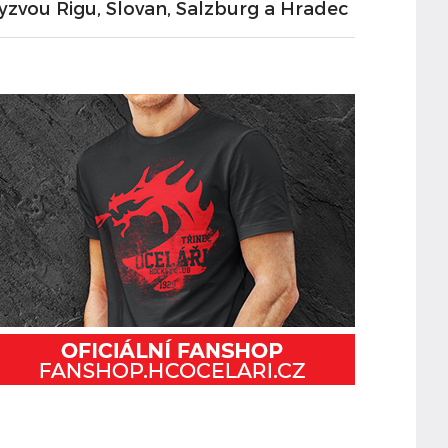
yzvou Rigu, Slovan, Salzburg a Hradec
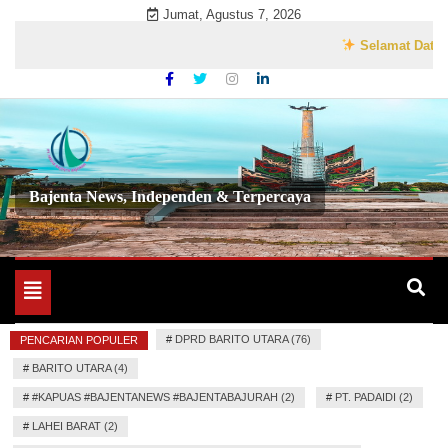
Skip
Jumat, Agustus 7, 2026
to
Selamat Datang di 
content
Bajenta News, Independen & Terpercaya
Toggle
navigation
#
DPRD BARITO UTARA (76)
PENCARIAN POPULER
#
BARITO UTARA (4)
#
#KAPUAS #BAJENTANEWS #BAJENTABAJURAH (2)
#
PT. PADAIDI (2)
#
LAHEI BARAT (2)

(Activity) Copy every line of text in the data above exactly, leaving out the pictures.

(Written answer)
yzvou Rigu, Slovan, Salzburg a Hradec
Skip
Jumat, Agustus 7, 2026
to
Selamat Datang di 
content
Bajenta News, Independen & Terpercaya
Toggle
navigation
#
DPRD BARITO UTARA (76)
PENCARIAN POPULER
#
BARITO UTARA (4)
#
#KAPUAS #BAJENTANEWS #BAJENTABAJURAH (2)
#
PT. PADAIDI (2)
#
LAHEI BARAT (2)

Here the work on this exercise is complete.